- _Problems to work on_
- A) In the passage on honoring your own genius, list each thing that situations can require you to pretend to be.
- B) Print everything in the passage on honoring your own genius from "When you walk" down to "They're a Thou.", with no changes.

- _Supplied passage_
◆ ◆ ◆ ◆ ◆
Honoring your own genius means refusing that violence. It means creating spaces where you don't have to be anything other than fully, authentically Deaf or disabled or however you identify.


It means recognizing when situations require you to violate your integrity, to pretend to be more hearing, less Deaf, more accommodating, less real, and having the courage to name that as a violation rather than a necessary compromise.


Sometimes the most authentic thing you can do is walk away from situations that require you to erase yourself.


The I-Thou Recognition


Here's what both interpreters and Deaf people need to understand about each other, and what society needs to understand about everyone:


Martin Buber's I-Thou relationship applies to everyone.


When you walk into a medical appointment with an interpreter, you're not just "the Deaf patient." You show up with your own expertise about your body and your experience. You're not an object to be fixed or a problem to be solved. You're a Thou.


Your interpreter isn't a machine or a telephone. They're a person with their own inner life, their own emotional responses to the meaning flowing through them. They're a Thou.
◆ ◆ ◆ ◆ ◆
Items from a collection
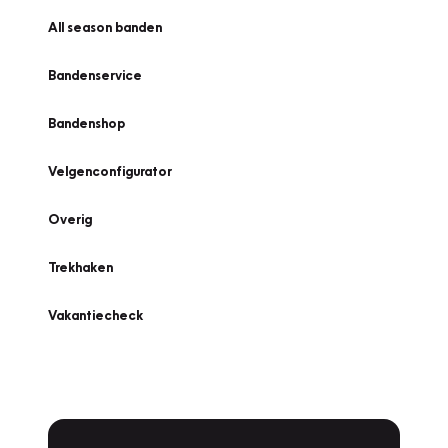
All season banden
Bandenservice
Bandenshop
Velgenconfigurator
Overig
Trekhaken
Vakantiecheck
◆ ◆ ◆ ◆ ◆
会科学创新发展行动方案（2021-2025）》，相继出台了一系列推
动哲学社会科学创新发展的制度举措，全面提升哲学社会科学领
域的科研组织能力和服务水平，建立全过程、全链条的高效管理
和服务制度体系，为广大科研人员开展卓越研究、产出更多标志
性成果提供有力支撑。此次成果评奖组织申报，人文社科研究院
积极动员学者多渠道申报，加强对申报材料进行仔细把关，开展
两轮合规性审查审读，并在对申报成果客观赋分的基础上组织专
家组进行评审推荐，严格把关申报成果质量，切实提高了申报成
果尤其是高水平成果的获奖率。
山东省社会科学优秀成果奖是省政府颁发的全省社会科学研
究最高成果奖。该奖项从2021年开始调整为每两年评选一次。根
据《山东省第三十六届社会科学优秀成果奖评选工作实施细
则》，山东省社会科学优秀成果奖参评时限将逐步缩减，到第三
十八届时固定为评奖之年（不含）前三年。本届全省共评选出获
◆ ◆ ◆ ◆ ◆
- _Task-by-task solutions_
- A)
- more hearing
- less Deaf
- more accommodating
- less real

- B)
When you walk into a medical appointment with an interpreter, you're not just "the Deaf patient." You show up with your own expertise about your body and your experience. You're not an object to be fixed or a problem to be solved. You're a Thou.


Your interpreter isn't a machine or a telephone. They're a person with their own inner life, their own emotional responses to the meaning flowing through them. They're a Thou.